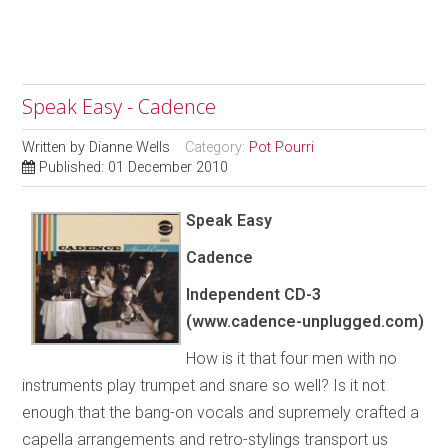
Speak Easy - Cadence
Written by
Dianne Wells
Category:
Pot Pourri
Published: 01 December 2010
Speak Easy
Cadence
Independent
CD-3
(www.cadence-unplugged.com)
How is it that four men with no
instruments play trumpet and snare so well? Is it not
enough that the bang-on vocals and supremely crafted a
capella arrangements and retro-stylings transport us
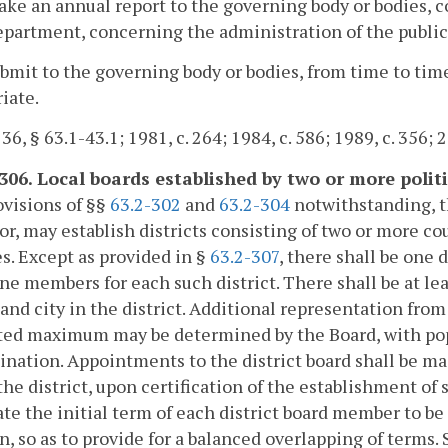
ake an annual report to the governing body or bodies, 
epartment, concerning the administration of the public
ubmit to the governing body or bodies, from time to tim
iate.
 36, § 63.1-43.1; 1981, c. 264; 1984, c. 586; 1989, c. 356; 
-306. Local boards established by two or more politi
visions of §§
63.2-302
and
63.2-304
notwithstanding, th
r, may establish districts consisting of two or more cou
s. Except as provided in §
63.2-307
, there shall be one 
ne members for each such district. There shall be at le
and city in the district. Additional representation from
ted maximum may be determined by the Board, with popu
nation. Appointments to the district board shall be m
 the district, upon certification of the establishment of 
te the initial term of each district board member to be
n, so as to provide for a balanced overlapping of terms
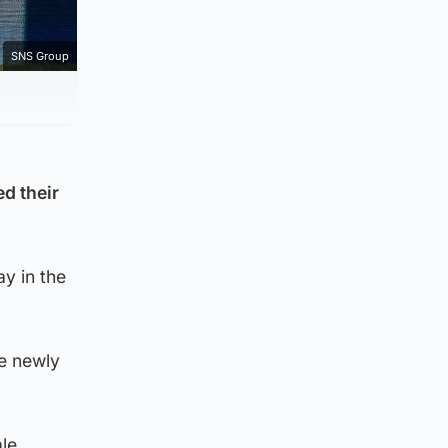
SNS Group
ed their
y in the
he newly
le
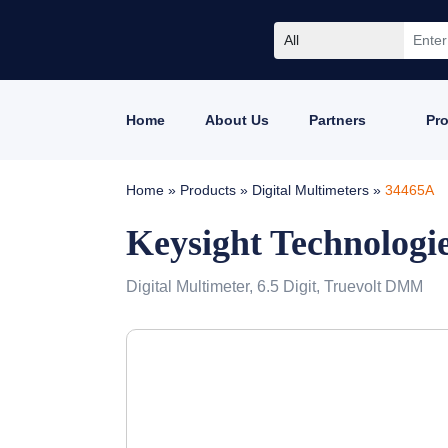
All
Home
About Us
Partners
Pr
Home
»
Products
»
Digital Multimeters
»
34465A
Keysight Technologi
Digital Multimeter, 6.5 Digit, Truevolt DMM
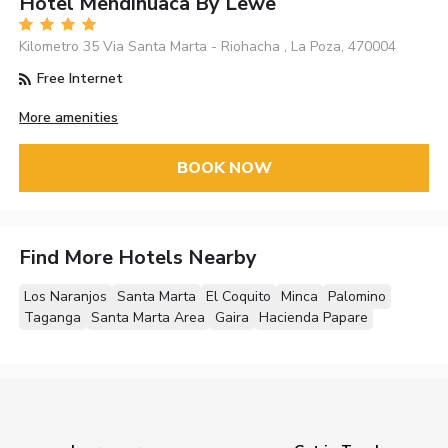
Hotel Mendihuaca By Lewe
Kilometro 35 Via Santa Marta - Riohacha , La Poza, 470004
Free Internet
More amenities
BOOK NOW
Find More Hotels Nearby
Los Naranjos
Santa Marta
El Coquito
Minca
Palomino
Taganga
Santa Marta Area
Gaira
Hacienda Papare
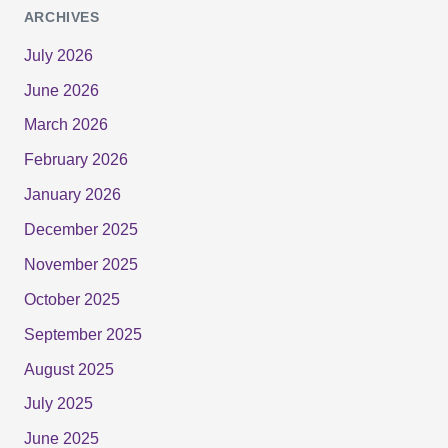
ARCHIVES
July 2026
June 2026
March 2026
February 2026
January 2026
December 2025
November 2025
October 2025
September 2025
August 2025
July 2025
June 2025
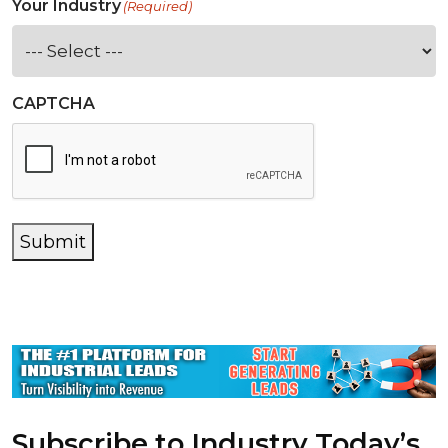
Your Industry
(Required)
CAPTCHA
Submit
Subscribe to Industry Today’s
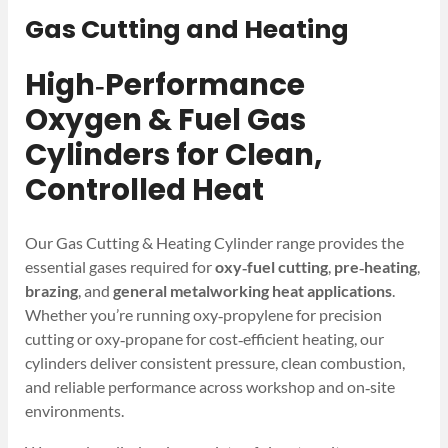
Gas Cutting and Heating
High‑Performance
Oxygen & Fuel Gas
Cylinders for Clean,
Controlled Heat
Our Gas Cutting & Heating Cylinder range provides the
essential gases required for
oxy‑fuel cutting
,
pre‑heating
,
brazing
, and
general metalworking heat applications
.
Whether you’re running oxy‑propylene for precision
cutting or oxy‑propane for cost‑efficient heating, our
cylinders deliver consistent pressure, clean combustion,
and reliable performance across workshop and on‑site
environments.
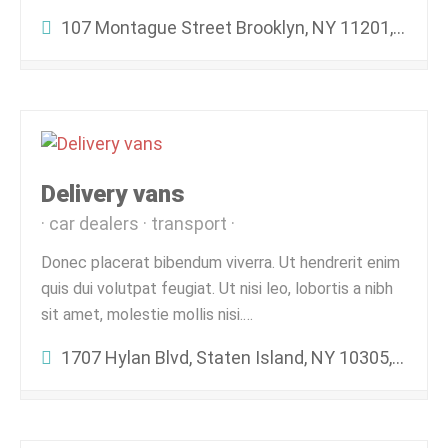
107 Montague Street Brooklyn, NY 11201, United States
Delivery vans
car dealers
transport
Donec placerat bibendum viverra. Ut hendrerit enim
quis dui volutpat feugiat. Ut nisi leo, lobortis a nibh
sit amet, molestie mollis nisi.…
1707 Hylan Blvd, Staten Island, NY 10305, USA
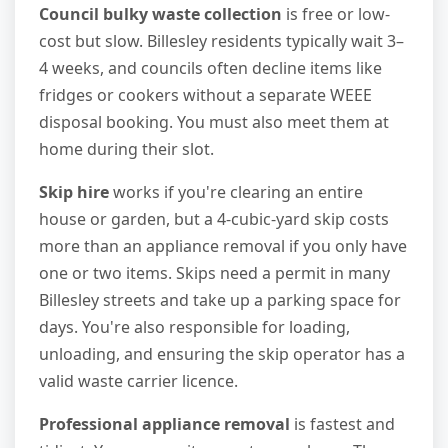
Council bulky waste collection
is free or low-
cost but slow. Billesley residents typically wait 3–
4 weeks, and councils often decline items like
fridges or cookers without a separate WEEE
disposal booking. You must also meet them at
home during their slot.
Skip hire
works if you're clearing an entire
house or garden, but a 4-cubic-yard skip costs
more than an appliance removal if you only have
one or two items. Skips need a permit in many
Billesley streets and take up a parking space for
days. You're also responsible for loading,
unloading, and ensuring the skip operator has a
valid waste carrier licence.
Professional appliance removal
is fastest and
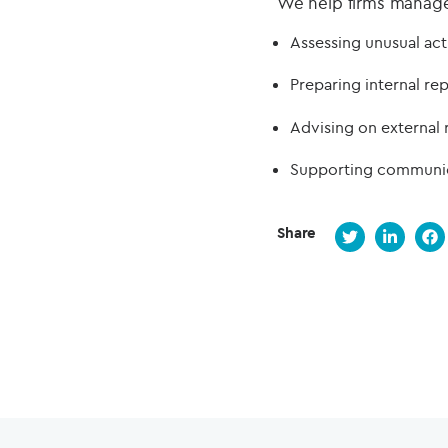
We help firms manage t
Assessing unusual act
Preparing internal re
Advising on external 
Supporting communica
Share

DIRECTIONS =
Give the count of lines in the material containing "waste". The reply is that number alone.

ANSWER TO THIS PROBLEM =
2